Anxious marmosets being carried out of a lab to their forever home after being used in scientific experiments. Image Credit: We Animals Media

New case study reveals scientists’ subjecting non-human primates to cruel and irrelevant fear experiments.

On August 19 2021, Humane Research Australia (HRA) will release a new case study questioning the scientific relevance of fear experiments conducted on marmosets by researchers at Monash University, in search of new insights about human anxiety.

HRA’s CEO, Rachel Smith says, “Humans do not suffer anxiety and fear in the same way that non-human primates, much less those in a laboratory setting, do. For humans, fear is often caused by perceived and imagined conditions. This experiment does not replicate fear in the human, or provide evidence that the use of the marmoset model will translate to outcomes for human patients suffering from anxiety or fear. HRA is calling for investment in scientifically valid non-animal research methods in place of research like this, which is simply attempting to perpetuate the use of primates as research models.

The HRA case study cites a research paper published in December 2020 revealing experiments that used rubber snakes to deliberately induce predator fear in marmosets, repeatedly eliciting a survival response. The marmosets were then killed, had their brains removed and then studied. HRA proposes that this research is unnecessary, unethical and an irresponsible use of Australian taxes. The case study questions the validity of the research, noting that marmosets, like all primates, are highly intelligent, social animals who endure extreme physiological and psychological harm when held captive in a laboratory. The animals are likely to have already been experiencing acute stress and fear before the experiments with the snake even commenced.

The publication offers no explanation of the human benefit from the research, rather it states a general purpose to observe the brain activity of the marmosets to speculate the causes and therapeutic treatment of anxiety-related disorders in humans. HRA’s case study questions the ethics and relevance of the research, highlighting distinct differences between psychological fight-flight responses in humans and the predator fear responses in non-human primates.

Neurologist and HRA science associate, Dr. Jarrod Bailey, explains, “These experiments caused considerable suffering and death to highly sensitive and sentient animals, and all with tenuous and dubious relevance to humans. Significant and widespread differences between monkeys and humans mean that data are rarely relevant from one species to another. Elegant human-specific research has been and is being done in this field of research, and provides data that can be relied upon, all without causing pain and suffering to animals. On top of this, the stress caused to the monkeys was not just a welfare issue, but meant the data were not reliable. Those who conducted, funded, facilitated and approved these experiments must do better—for monkeys, and for humans relying on good science.”

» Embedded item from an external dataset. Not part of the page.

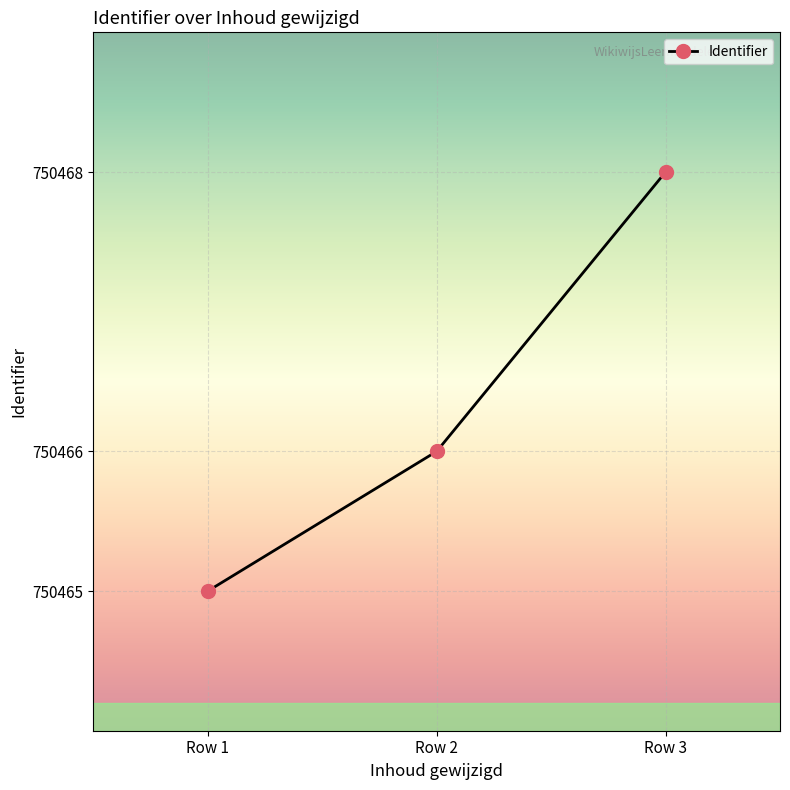

What is the change in value from Row 1 to Row 2?

+1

Grants for this research were provided from various sources, including a fellowship totalling $611,645 from the National Health & Medical Research Council provided to lead researcher, James Bourne. The marmosets were sourced from the Australian National Nonhuman Primate Breeding and Research Facility (Gippsland, Victoria).

HRA currently have a petition with over 100,000 signatures calling for the ban of primate experiments in Australia. This latest case study is one of several known cases in Australia where non-human primates are still being bred and used in scientific research, despite availability of scientifically valid alternatives.